■ Action item
Rewrite the stretch of material from the line containing "Could you annotate" through the line containing "-0.006950, 0.763305, -0.265492]]", changing "annotate" to "label" and leaving everything else as it is.

**** Data for this exercise

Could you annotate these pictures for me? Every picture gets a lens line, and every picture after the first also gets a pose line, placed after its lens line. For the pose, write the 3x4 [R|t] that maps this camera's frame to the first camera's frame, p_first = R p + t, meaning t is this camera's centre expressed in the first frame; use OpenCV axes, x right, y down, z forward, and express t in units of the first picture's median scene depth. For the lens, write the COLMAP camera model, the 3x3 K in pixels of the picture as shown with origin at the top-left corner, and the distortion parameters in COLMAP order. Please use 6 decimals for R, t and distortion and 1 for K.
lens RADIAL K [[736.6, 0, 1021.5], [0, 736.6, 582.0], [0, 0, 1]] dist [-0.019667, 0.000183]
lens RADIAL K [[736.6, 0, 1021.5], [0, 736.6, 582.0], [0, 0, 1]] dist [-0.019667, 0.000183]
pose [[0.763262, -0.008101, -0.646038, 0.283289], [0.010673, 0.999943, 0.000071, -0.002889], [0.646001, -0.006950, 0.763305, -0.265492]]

********
**** Data for this exercise

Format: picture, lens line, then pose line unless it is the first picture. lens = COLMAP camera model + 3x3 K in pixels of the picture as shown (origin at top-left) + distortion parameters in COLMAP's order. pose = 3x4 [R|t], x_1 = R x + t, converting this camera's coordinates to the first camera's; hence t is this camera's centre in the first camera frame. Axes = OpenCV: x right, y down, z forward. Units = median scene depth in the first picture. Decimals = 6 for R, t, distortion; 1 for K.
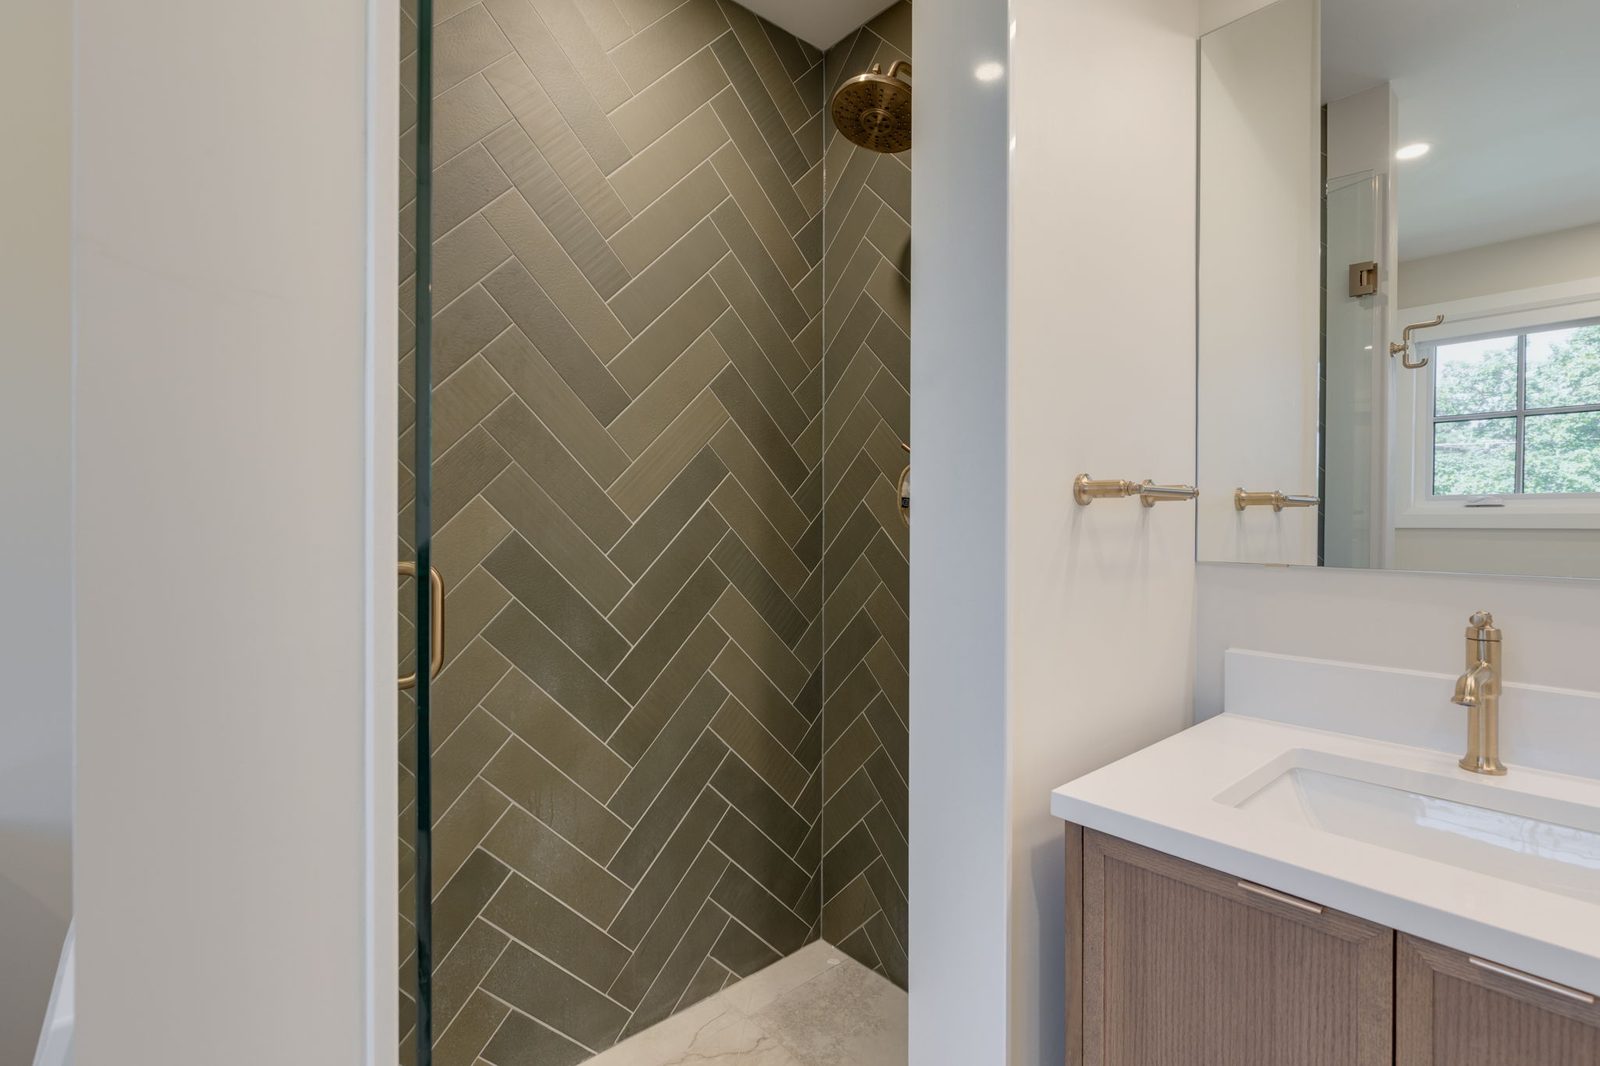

********

■ Solution to the problem
Could you label these pictures for me? Every picture gets a lens line, and every picture after the first also gets a pose line, placed after its lens line. For the pose, write the 3x4 [R|t] that maps this camera's frame to the first camera's frame, p_first = R p + t, meaning t is this camera's centre expressed in the first frame; use OpenCV axes, x right, y down, z forward, and express t in units of the first picture's median scene depth. For the lens, write the COLMAP camera model, the 3x3 K in pixels of the picture as shown with origin at the top-left corner, and the distortion parameters in COLMAP order. Please use 6 decimals for R, t and distortion and 1 for K.
lens RADIAL K [[736.6, 0, 1021.5], [0, 736.6, 582.0], [0, 0, 1]] dist [-0.019667, 0.000183]
lens RADIAL K [[736.6, 0, 1021.5], [0, 736.6, 582.0], [0, 0, 1]] dist [-0.019667, 0.000183]
pose [[0.763262, -0.008101, -0.646038, 0.283289], [0.010673, 0.999943, 0.000071, -0.002889], [0.646001, -0.006950, 0.763305, -0.265492]]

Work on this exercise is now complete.